Genre: Literary Fiction
Publisher: Penguin Random House
Pub. Date: July 14, 2020
The book’s title comes from the Swedish holiday, Midsummer Eve, which takes place during Sweden’s summer solstice and is celebrated all day and all night under the light of Sweden’s midnight sun. The story revolves around a troubled 28-year-old female adjunct professor and her unlikely friendship with an 18-year-old female Swedish student who invites her teacher home for the summer. The story is actually about grief for they have both lost their parents and are mentally struggling. The teacher stays hidden in the background. The student craves attention to fill her empty emotions. The author shines when capturing her characters’ loneliness and grief. Zinna’s best writing is in the strong sensory imaginary that allow the reader to experience Midsummer Eve with its maypoles, crown flower wreaths, singing, and dancing.
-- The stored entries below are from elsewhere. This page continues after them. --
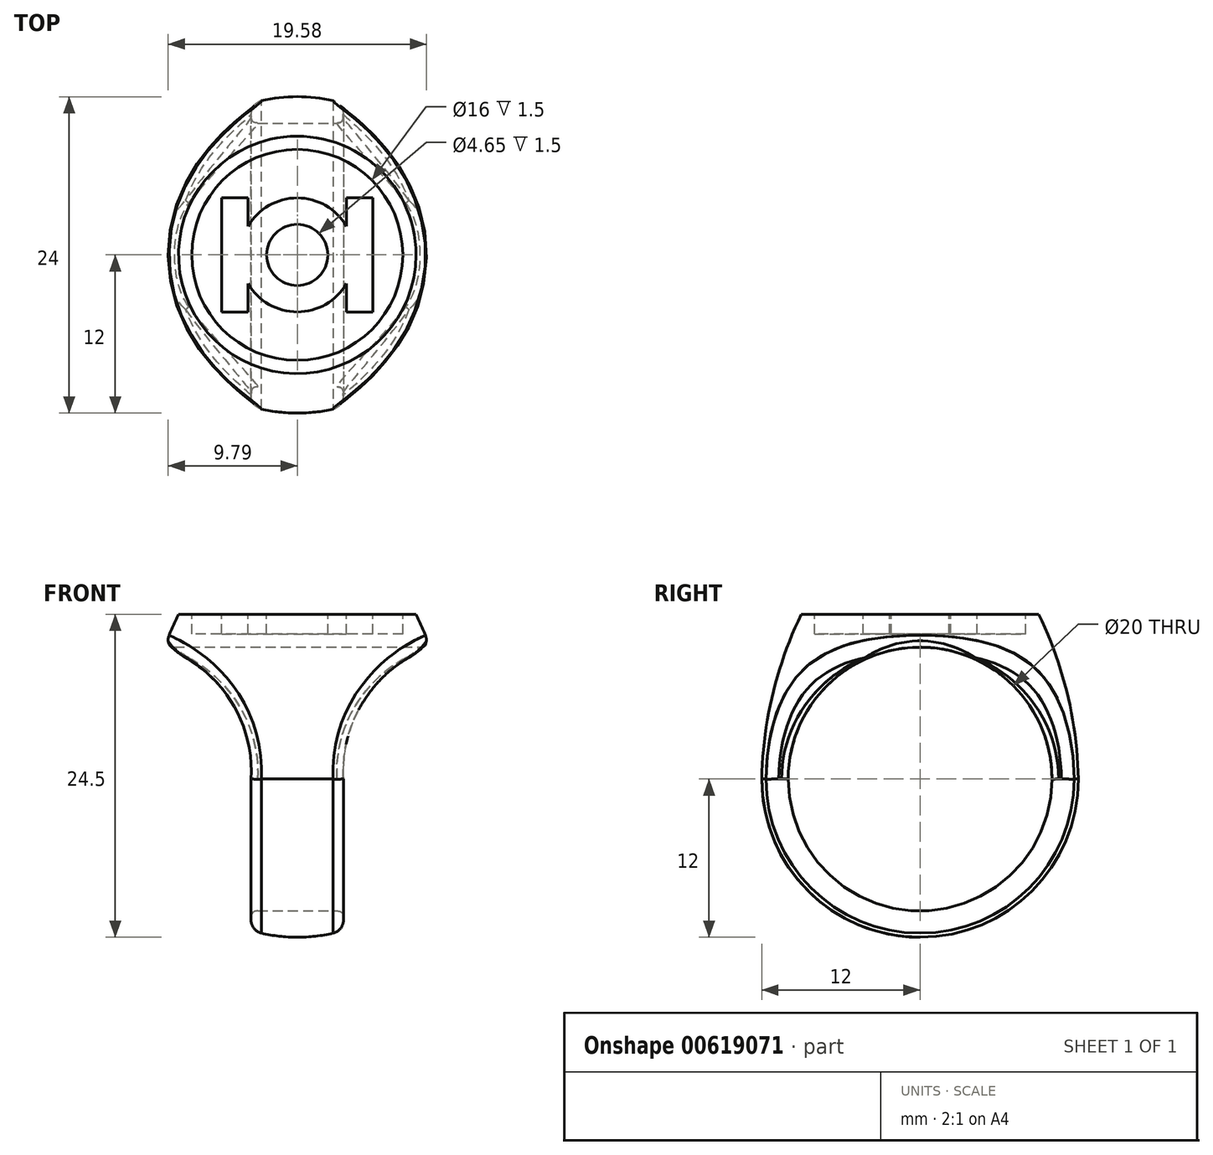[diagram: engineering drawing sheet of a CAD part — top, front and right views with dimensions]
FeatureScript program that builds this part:
annotation { "Feature Type Name" : "Feature", "Feature Type Description" : "" }
export const myFeature = defineFeature(function(context is Context, id is Id, definition is map)
    precondition{}
    {
        {
            var Q0;
            Q0=qCreatedBy(makeId("Right.planeOp"),FACE);
            var sketch = newSketch(context, id + "F0", { "sketchPlane" : qUnion([Q0])});
            skLineSegment(sketch, "E0", {"start": v(0, 0) * mm, "end": v(0, -24.5) * mm});
            skLineSegment(sketch, "E1", {"start": v(0, 0) * mm, "end": v(-9, 0) * mm});
            skArc(sketch, "E2", {"start": v(-12, -12.5) * mm, "mid": v(-8.49, -20.99) * mm, "end": v(0, -24.5) * mm});
            skLineSegment(sketch, "E3", {"start": v(0, -12.5) * mm, "end": v(-12, -12.5) * mm, "construction": true});
            skArc(sketch, "E4", {"start": v(-9, 0) * mm, "mid": v(-11.18, -6.09) * mm, "end": v(-12, -12.5) * mm});
            skSolve(sketch);
        }
        {
            var Q0;
            Q0=makeQuery(id+"F0.imprint","IMPRINT",FACE,{"disambiguationData":[TD([[makeQuery(id+"F0.imprint","IMPRINT",EDGE,{"derivedFrom":sQuery(id+"F0.wireOp",EDGE,"E0")}),-1.0]])]});
            var Q1;
            Q1=sQuery(id+"F0.wireOp",EDGE,"E0");
            revolve(context, id + "F1", {"entities" : qUnion([Q0]), "axis" : qUnion([Q1]), "revolveType" : RevolveType.FULL});
        }
        {
            var Q0;
            Q0=qCreatedBy(makeId("Right.planeOp"),FACE);
            var sketch = newSketch(context, id + "F2", { "sketchPlane" : qUnion([Q0])});
            skCircle(sketch, "E5", {"center": v(0, -12.5) * mm, "radius": 10 * mm});
            skSolve(sketch);
        }
        {
            var Q0;
            Q0=qSketchRegion(id+"F2",true);
            extrude(context, id + "F3", {"entities" : qUnion([Q0]), "operationType" : NewBodyOperationType.REMOVE, "endBound" : BoundingType.SYMMETRIC, "oppositeDirection" : true, "depth" : 25 * mm, "offsetDistance" : 25 * mm});
        }
        {
            var Q0;
            Q0=qCreatedBy(makeId("Front.planeOp"),FACE);
            var sketch = newSketch(context, id + "F4", { "sketchPlane" : qUnion([Q0])});
            skLineSegment(sketch, "E6", {"start": v(3.5, -26.5) * mm, "end": v(3.5, -12.5) * mm});
            skArc(sketch, "E7", {"start": v(10.15, -2.5) * mm, "mid": v(5.16, -6.39) * mm, "end": v(3.5, -12.5) * mm});
            skLineSegment(sketch, "E8", {"start": v(10.15, -2.5) * mm, "end": v(11.65, -2.5) * mm});
            skLineSegment(sketch, "E9", {"start": v(11.65, -2.5) * mm, "end": v(11.65, -26.5) * mm});
            skLineSegment(sketch, "E10", {"start": v(11.65, -26.5) * mm, "end": v(3.5, -26.5) * mm});
            skPoint(sketch, "E11.start.orphan", {"position": v(0, -24.5) * mm});
            skLineSegment(sketch, "E12", {"start": v(0, 0) * mm, "end": v(0, -24.5) * mm, "construction": true});
            skLineSegment(sketch, "E13.MirrorCS", {"start": v(-3.5, -26.5) * mm, "end": v(-3.5, -12.5) * mm});
            skArc(sketch, "E14.MirrorCS", {"start": v(-10.15, -2.5) * mm, "mid": v(-5.16, -6.39) * mm, "end": v(-3.5, -12.5) * mm});
            skLineSegment(sketch, "E15.MirrorCS", {"start": v(-11.65, -2.5) * mm, "end": v(-11.65, -26.5) * mm});
            skLineSegment(sketch, "E16.MirrorCS", {"start": v(-11.65, -26.5) * mm, "end": v(-3.5, -26.5) * mm});
            skLineSegment(sketch, "E17.MirrorCS", {"start": v(-10.15, -2.5) * mm, "end": v(-11.65, -2.5) * mm});
            skSolve(sketch);
        }
        {
            var Q0;
            Q0=qSketchRegion(id+"F4",true);
            extrude(context, id + "F5", {"entities" : qUnion([Q0]), "operationType" : NewBodyOperationType.REMOVE, "endBound" : BoundingType.SYMMETRIC, "depth" : 25 * mm, "offsetDistance" : 25 * mm});
        }
        {
            var Q0;
            Q0=makeQuery(id+"F1.opRevolve","SWEPT_FACE",FACE,{"disambiguationData":[OSD([sQuery(id+"F0.wireOp",EDGE,"E1")])]});
            var sketch = newSketch(context, id + "F6", { "sketchPlane" : qUnion([Q0])});
            skCircle(sketch, "E18", {"center": v(0, 0) * mm, "radius": 8 * mm});
            skLineSegment(sketch, "E19", {"start": v(-8, 0) * mm, "end": v(8, 0) * mm, "construction": true});
            skArc(sketch, "E20", {"start": v(-3.73, -2.18) * mm, "mid": v(0, -4.32) * mm, "end": v(3.73, -2.18) * mm});
            skLineSegment(sketch, "E21", {"start": v(-6.73, -4.32) * mm, "end": v(6.73, -4.32) * mm, "construction": true});
            skLineSegment(sketch, "E22", {"start": v(-6.73, 4.32) * mm, "end": v(6.73, 4.32) * mm, "construction": true});
            skCircle(sketch, "E23", {"center": v(0, 0) * mm, "radius": 2.32 * mm});
            skLineSegment(sketch, "E24.bottom", {"start": v(5.73, 4.32) * mm, "end": v(3.73, 4.32) * mm});
            skLineSegment(sketch, "E24.top", {"start": v(5.73, -4.32) * mm, "end": v(3.73, -4.32) * mm});
            skLineSegment(sketch, "E24.left", {"start": v(5.73, 4.32) * mm, "end": v(5.73, -4.32) * mm});
            skLineSegment(sketch, "E24.right", {"start": v(3.73, 4.32) * mm, "end": v(3.73, 2.18) * mm});
            skLineSegment(sketch, "E25.bottom", {"start": v(-5.73, 4.32) * mm, "end": v(-3.73, 4.32) * mm});
            skLineSegment(sketch, "E25.top", {"start": v(-5.73, -4.32) * mm, "end": v(-3.73, -4.32) * mm});
            skLineSegment(sketch, "E25.left", {"start": v(-5.73, 4.32) * mm, "end": v(-5.73, -4.32) * mm});
            skLineSegment(sketch, "E25.right", {"start": v(-3.73, 4.32) * mm, "end": v(-3.73, 2.18) * mm});
            skLineSegment(sketch, "E26.trimOffspring", {"start": v(-3.73, 0) * mm, "end": v(-3.73, -4.32) * mm});
            skArc(sketch, "E27.trimOffspring", {"start": v(3.73, 2.18) * mm, "mid": v(0, 4.32) * mm, "end": v(-3.73, 2.18) * mm});
            skLineSegment(sketch, "E28.trimOffspring", {"start": v(3.73, -2.18) * mm, "end": v(3.73, -4.32) * mm});
            skSolve(sketch);
        }
        {
            var Q0;
            Q0=qSketchRegion(id+"F6",true);
            var Q1;
            Q1=makeQuery(id+"F6.imprint","IMPRINT",FACE,{"disambiguationData":[TD([[makeQuery(id+"F6.imprint","IMPRINT",EDGE,{"derivedFrom":sQuery(id+"F6.wireOp",EDGE,"E23")}),1.0]])]});
            extrude(context, id + "F7", {"entities" : qUnion([Q0, Q1]), "operationType" : NewBodyOperationType.REMOVE, "oppositeDirection" : true, "depth" : 1.5 * mm, "offsetDistance" : 25 * mm});
        }
        {
            var Q0;
            Q0=makeQuery(id+"F5.boolean.opBoolean","INTERSECT",EDGE,{"disambiguationData":[OD(1.0)],"derivedFrom":[makeQuery(id+"F1.opRevolve","SWEPT_FACE",FACE,{"disambiguationData":[OSD([sQuery(id+"F0.wireOp",EDGE,"E4")])]}),makeQuery(id+"F5.opExtrude","SWEPT_FACE",FACE,{"disambiguationData":[OSD([sQuery(id+"F4.wireOp",EDGE,"E14.MirrorCS")])]})]});
            var Q1;
            Q1=makeQuery(id+"F5.boolean.opBoolean","INTERSECT",EDGE,{"derivedFrom":[makeQuery(id+"F1.opRevolve","SWEPT_FACE",FACE,{"disambiguationData":[OSD([sQuery(id+"F0.wireOp",EDGE,"E2")])]}),makeQuery(id+"F5.opExtrude","SWEPT_FACE",FACE,{"disambiguationData":[OSD([sQuery(id+"F4.wireOp",EDGE,"E13.MirrorCS")])]})]});
            var Q2;
            Q2=makeQuery(id+"F5.boolean.opBoolean","INTERSECT",EDGE,{"disambiguationData":[OD(1.0)],"derivedFrom":[makeQuery(id+"F1.opRevolve","SWEPT_FACE",FACE,{"disambiguationData":[OSD([sQuery(id+"F0.wireOp",EDGE,"E4")])]}),makeQuery(id+"F5.opExtrude","SWEPT_FACE",FACE,{"disambiguationData":[OSD([sQuery(id+"F4.wireOp",EDGE,"E7")])]})]});
            var Q3;
            Q3=makeQuery(id+"F5.boolean.opBoolean","INTERSECT",EDGE,{"derivedFrom":[makeQuery(id+"F1.opRevolve","SWEPT_FACE",FACE,{"disambiguationData":[OSD([sQuery(id+"F0.wireOp",EDGE,"E2")])]}),makeQuery(id+"F5.opExtrude","SWEPT_FACE",FACE,{"disambiguationData":[OSD([sQuery(id+"F4.wireOp",EDGE,"E6")])]})]});
            fillet(context, id + "F8", {"entities" : qUnion([Q0, Q1, Q2, Q3]), "radius" : 1 * mm, "allowEdgeOverflow" : false});
        }
        {
            var Q0;
            Q0=makeQuery(id+"F5.boolean.opBoolean","INTERSECT",EDGE,{"disambiguationData":[OD(1.0)],"derivedFrom":[makeQuery(id+"F3.boolean.opBoolean","COPY",FACE,{"derivedFrom":makeQuery(id+"F3.opExtrude","SWEPT_FACE",FACE,{"disambiguationData":[OSD([sQuery(id+"F2.wireOp",EDGE,"E5")])]})}),makeQuery(id+"F5.opExtrude","SWEPT_FACE",FACE,{"disambiguationData":[OSD([sQuery(id+"F4.wireOp",EDGE,"E14.MirrorCS")])]})]});
            var Q1;
            Q1=makeQuery(id+"F5.boolean.opBoolean","INTERSECT",EDGE,{"derivedFrom":[makeQuery(id+"F3.boolean.opBoolean","COPY",FACE,{"derivedFrom":makeQuery(id+"F3.opExtrude","SWEPT_FACE",FACE,{"disambiguationData":[OSD([sQuery(id+"F2.wireOp",EDGE,"E5")])]})}),makeQuery(id+"F5.opExtrude","SWEPT_FACE",FACE,{"disambiguationData":[OSD([sQuery(id+"F4.wireOp",EDGE,"E13.MirrorCS")])]})]});
            var Q2;
            Q2=makeQuery(id+"F5.boolean.opBoolean","INTERSECT",EDGE,{"disambiguationData":[OD(0.0)],"derivedFrom":[makeQuery(id+"F3.boolean.opBoolean","COPY",FACE,{"derivedFrom":makeQuery(id+"F3.opExtrude","SWEPT_FACE",FACE,{"disambiguationData":[OSD([sQuery(id+"F2.wireOp",EDGE,"E5")])]})}),makeQuery(id+"F5.opExtrude","SWEPT_FACE",FACE,{"disambiguationData":[OSD([sQuery(id+"F4.wireOp",EDGE,"E14.MirrorCS")])]})]});
            var Q3;
            Q3=makeQuery(id+"F5.boolean.opBoolean","INTERSECT",EDGE,{"disambiguationData":[OD(0.0)],"derivedFrom":[makeQuery(id+"F3.boolean.opBoolean","COPY",FACE,{"derivedFrom":makeQuery(id+"F3.opExtrude","SWEPT_FACE",FACE,{"disambiguationData":[OSD([sQuery(id+"F2.wireOp",EDGE,"E5")])]})}),makeQuery(id+"F5.opExtrude","SWEPT_FACE",FACE,{"disambiguationData":[OSD([sQuery(id+"F4.wireOp",EDGE,"E7")])]})]});
            var Q4;
            Q4=makeQuery(id+"F3.boolean.opBoolean","COPY",FACE,{"derivedFrom":makeQuery(id+"F3.opExtrude","SWEPT_FACE",FACE,{"disambiguationData":[OSD([sQuery(id+"F2.wireOp",EDGE,"E5")])]})});
            fillet(context, id + "F9", {"entities" : qUnion([Q0, Q1, Q2, Q3, Q4]), "radius" : .5 * mm, "rho" : 0.5, "crossSection" : FilletCrossSection.CONIC, "allowEdgeOverflow" : false});
        }
    });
As well as the turmoil created, when an adult is trying to fit into a teenage world that celebrates as if the holiday is the infamous Woodstock festival from the 1960s. However, although the prose is deep the story manages to drag. As a fan of literary fiction, I am aware that the novel will be a slow-paced character-driven read that usually focuses on the human condition, and less concerned with a fast-paced plot, which some readers prefer. So, I understand why fans of popular fiction could be turned off by “All Night.”Still, for literary fiction to keep your interest one needs to be invested in the protagonist’s growth, which I was not in this novel. Still, this is a debut novel and the author shows talent with its beautiful prose. I look forward to reading her next novel.